When you’re starting out this exercise helps you get comfortable and acquire the necessary skills since the outcome is already in front of you. If you intend to share the work, make sure that you credit the original designer and explain what the intent of this exercise was.

6. Take on work from friends or a non-profit

One common way of building a portfolio is to take fictitious work for existing brands and redesign a visual identity that’s been bothering you, for example. Although this might get you a lot of attention, it is not representative of how a project really works from since you won’t have access to the client.

Instead, work for a friend who’s maybe starting a business or find a non-profit you care about. This allows you to have access to the client and you can ask the right questions. Learning how to build a client relationship is also important.

However, before you start a project, find a mentor or a peer from your community who can give you guidance throughout the project to make sure that you are learning as you go and implement those lessons.

As tempting as it may be, avoid taking part in contests or competitions. There isn’t much good that can come out of this, and any experience or exposure that these contests promise can be easily acquired through other means.

7. Share your work

Sharing our work in public means that we have to be ready for critique or negative feedback and that normally holds us back from doing so. Sharing our work in public is not only needed to build creative confidence but also to network, build relationships and find new clients. If your work is not public, then you aren’t either.

8. Take courses

It’s now easier than ever (and possibly more affordable too) to take a course. There are hundreds of courses available with some more specialised than others. Taking courses are a great way to acquire specialised skills such as using type for branding, for example.

Platforms like Domestika and Skillshare are possibly the most favourite with designers with some of them also giving you the option to interact with your course mates. Don’t be afraid to step outside of your specialised area either, if you’re still eyeing that puppet making course, just go for it. There’s always something new to learn from any skill. Have fun with it.

9. Find a mentor

People are willing to help. You just need to start by asking them. This is easier than you may think. In most cases, when people are asked directly, they do offer help, especially if they can relate to your story. A mentor can help you make better decisions and avoid mistakes they made earlier in their career, giving you a more efficient career path. The maxim *ask and you shall receive* may as well be a strategy for your career and not just for starting out.

10. Never stop learning

Finishing a course doesn’t make you a designer. Just like every other industry, but especially design, it is continuously evolving. Consumer behaviours change, trends shift, technology gets updated and this has an impact on how visual communication is presented. So keep learning new techniques, pick up new new design software, follow trends, keep an open mind and absorb everything around you.

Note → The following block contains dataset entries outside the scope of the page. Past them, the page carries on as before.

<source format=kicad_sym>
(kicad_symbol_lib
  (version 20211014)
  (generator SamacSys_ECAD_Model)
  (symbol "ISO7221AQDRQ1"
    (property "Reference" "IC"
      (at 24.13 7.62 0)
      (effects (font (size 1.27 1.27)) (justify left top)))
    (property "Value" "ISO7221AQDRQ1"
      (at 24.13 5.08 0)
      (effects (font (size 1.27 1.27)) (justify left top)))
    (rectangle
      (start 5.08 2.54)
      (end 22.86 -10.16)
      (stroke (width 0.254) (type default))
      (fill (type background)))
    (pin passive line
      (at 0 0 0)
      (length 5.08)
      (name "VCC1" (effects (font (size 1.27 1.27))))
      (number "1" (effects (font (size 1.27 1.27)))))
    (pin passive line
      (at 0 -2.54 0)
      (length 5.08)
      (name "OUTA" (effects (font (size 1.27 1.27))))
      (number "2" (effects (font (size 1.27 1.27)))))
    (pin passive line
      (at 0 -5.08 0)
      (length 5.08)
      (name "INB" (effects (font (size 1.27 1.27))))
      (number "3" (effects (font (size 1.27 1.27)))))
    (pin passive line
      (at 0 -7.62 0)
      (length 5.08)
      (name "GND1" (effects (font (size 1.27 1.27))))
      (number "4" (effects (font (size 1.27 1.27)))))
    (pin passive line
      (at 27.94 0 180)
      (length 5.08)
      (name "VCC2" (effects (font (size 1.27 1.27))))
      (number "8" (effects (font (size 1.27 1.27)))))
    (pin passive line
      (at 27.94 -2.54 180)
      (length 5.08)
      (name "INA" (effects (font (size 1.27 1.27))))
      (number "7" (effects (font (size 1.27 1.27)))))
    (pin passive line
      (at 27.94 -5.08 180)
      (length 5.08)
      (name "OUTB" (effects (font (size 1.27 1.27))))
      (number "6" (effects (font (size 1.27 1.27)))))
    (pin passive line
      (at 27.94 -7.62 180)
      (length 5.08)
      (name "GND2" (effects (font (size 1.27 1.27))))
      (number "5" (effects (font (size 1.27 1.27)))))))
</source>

Becoming a designer also means that you will need to learn software but I believe this should be secondary. The tools don’t define you and learning the software is an ongoing process. Tools and applications change from time to time, and you will need to pick new ones. My preferred way of learning software is to pick up a project and start using it, then look for help online once stuck. This way, you will be actively learning about the tools that are more applicable for you.

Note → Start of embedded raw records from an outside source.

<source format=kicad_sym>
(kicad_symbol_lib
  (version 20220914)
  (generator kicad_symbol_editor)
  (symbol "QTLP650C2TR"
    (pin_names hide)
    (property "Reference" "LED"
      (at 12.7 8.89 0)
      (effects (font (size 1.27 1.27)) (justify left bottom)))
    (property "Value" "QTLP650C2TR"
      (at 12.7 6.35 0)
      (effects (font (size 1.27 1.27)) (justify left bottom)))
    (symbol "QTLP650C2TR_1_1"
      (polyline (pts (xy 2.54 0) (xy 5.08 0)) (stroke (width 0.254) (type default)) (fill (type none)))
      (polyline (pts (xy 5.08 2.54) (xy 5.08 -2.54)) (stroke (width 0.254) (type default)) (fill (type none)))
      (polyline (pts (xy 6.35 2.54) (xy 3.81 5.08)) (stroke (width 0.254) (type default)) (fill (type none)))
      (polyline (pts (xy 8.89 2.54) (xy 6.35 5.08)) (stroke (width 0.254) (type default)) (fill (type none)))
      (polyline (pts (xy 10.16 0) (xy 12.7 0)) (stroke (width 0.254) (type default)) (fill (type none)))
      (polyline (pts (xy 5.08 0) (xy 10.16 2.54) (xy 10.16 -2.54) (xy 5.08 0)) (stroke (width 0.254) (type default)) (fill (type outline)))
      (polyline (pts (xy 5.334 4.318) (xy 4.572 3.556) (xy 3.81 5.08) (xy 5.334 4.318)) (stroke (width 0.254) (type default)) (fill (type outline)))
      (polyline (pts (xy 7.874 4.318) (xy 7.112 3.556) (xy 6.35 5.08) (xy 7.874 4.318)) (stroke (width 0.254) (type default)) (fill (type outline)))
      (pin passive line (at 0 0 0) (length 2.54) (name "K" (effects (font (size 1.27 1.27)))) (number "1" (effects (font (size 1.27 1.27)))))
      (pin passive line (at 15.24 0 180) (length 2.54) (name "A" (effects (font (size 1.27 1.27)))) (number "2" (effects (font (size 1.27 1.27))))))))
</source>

These steps will help you get confident in your work, acquire skills and possibly build a portfolio. Your next step is to get a job as a designer or launch your freelance career if that’s what you want.

Some might still feel insecure of applying for a design job without any certification to show, but if you have a strong portfolio and are able to articulate your thought process, this is enough to convince most employers. The goal is to keep working until your work and thought process is convincing enough without the need of an official certificate to say that you’re a designer.